Mini-Shuttle to Fly from Cape Canaveral

With every day drawing closer to the President arriving at the Kennedy Space Center and countdown clocks and launch campaigns underway for the so-to-be retired space shuttle Discovery and the new SpaceX Falcon 9, there is a new secret spacecraft ready to take flight next month from Cape Canveral as well. The USAF X-37B unmanned space plane demonstrator will make its first orbital launch boosted by at Atlas rocket, if secretive reports are correct.

As a mini-space shuttle, this Boeing Phantom Works craft has been under development for years. Several agencies have been involved in the effort, NASA as well as the Defense Advanced Research Projects Agency (DARPA) and various arms of the U.S. Air Force, reports Space.com.
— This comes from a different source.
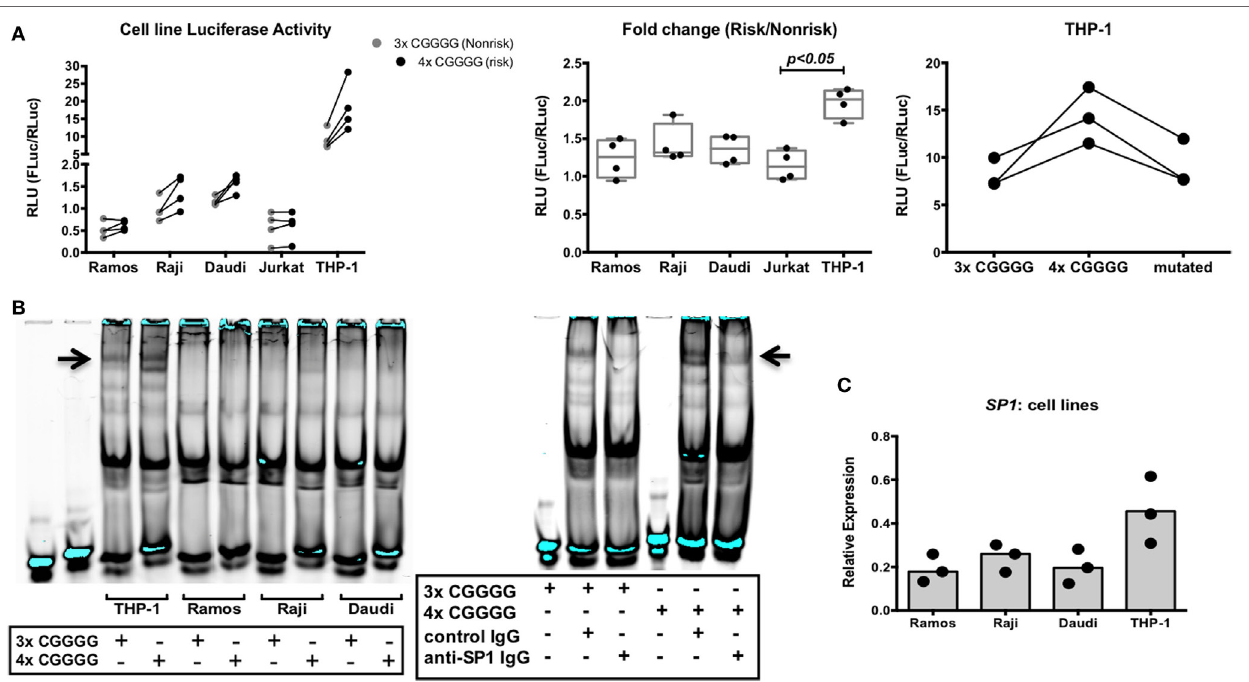
FigUre 10 | The interferon regulatory factor 5 (IRF5) promoter risk insertion/deletion (indel) results in increased IRF5 transcription and specificity protein 1 (SP1) binding in myeloid cells. (a) Normalized activities of non-risk and risk indel promoter-driven luciferase transcription in various cell lines (left), fold change in luciferase activity due to the risk indel in various cell lines (center), and risk, non-risk, and mutated promoter-driven luciferase transcription in THP-1 cells (right). Results of three or four independent experiments are shown. (B) Electrophoretic mobility shift assay showing binding to the 3 × and 4 × CGGGG indel by various nuclear extracts (left), supershift assay showing SP1 binding to the 3 × and 4 × CGGGG indel in nuclear extracts of THP-1 cells (right). Results of three independent experiments are shown. (c) SP1 mRNA levels in various cell lines. Results of three independent experiments are shown. p < 0.05 by Kruskal–Wallis test [ (a) ,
The X-37 will test and validate technologies in the environment of space as well as test system performance of the vehicle during orbital flight, reentry and landing. Results from the X-37 will aid in the design and development of NASA's Orbital Space Plane - designed to provide a crew rescue and crew transport capability to and from the International Space Station, says NASA Marshall Space Flight Center.
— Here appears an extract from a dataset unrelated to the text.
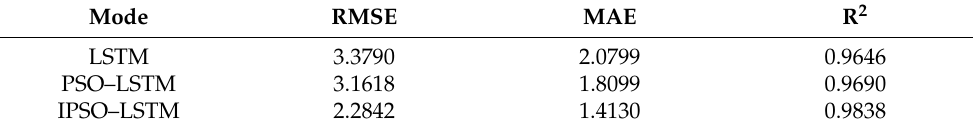
Table 3. Evaluation indexes of different models in a single fusion pattern.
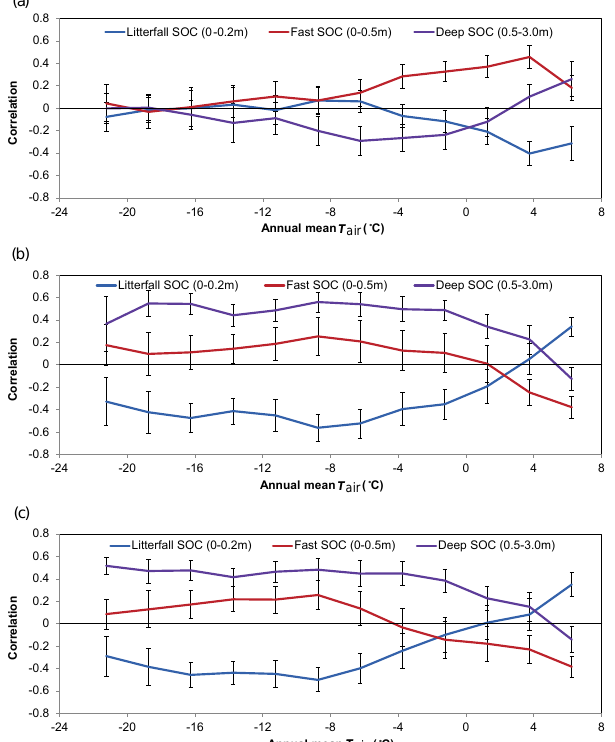
Figure 6. Correlations between annual carbon fluxes and climate variables including (a) annual mean air temperature, (b) annual mean snow water equivalent (SWE), and (c) annual mean snow cover extent (SCE). The annual carbon fluxes include NEE and its two component fluxes (i.e., NPP and soil heterotrophic respiration R h ). The correlations were binned into 2.5 ◦ C intervals. The stan- dard deviation of correlations across each climate zone is shown by the error bars.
NASA no longer has any near-future space plane plans, but the X-37B "reusable unmanned space test platform" project has been kept going by Boeing with Air Force money. Boeing have previously said that the USAF's objectives are "concept of operations development for reusable space vehicle technologies."

This vehicle has the potential to become United States' first operational military space plane, after the cancellation of Dyna-Soar in 1963 and similar to the old Soviet MiG-105 plan. The new mini-shuttle X-37 is expected to operate in a velocity range of up to Mach 25 or 17,500 miles per hour (28,163 km/h), capable of orbit, and conduct operations for up to 21-days.

Among the technologies to be demonstrated with the X-37 are improved thermal protection systems, avionics, the autonomous guidance system, and an advanced airframe. The on-board engine is the Rocketdyne AR-2/3, which is fueled by hydrogen peroxide and JP-8.

Similar programs by commercial launch firms such as a SpaceShipThree, SilverDart, the British Skylon. Government sponsored programs abound around the globe with the European IXV, a ESA-Russian Kliper, and India's Avatar.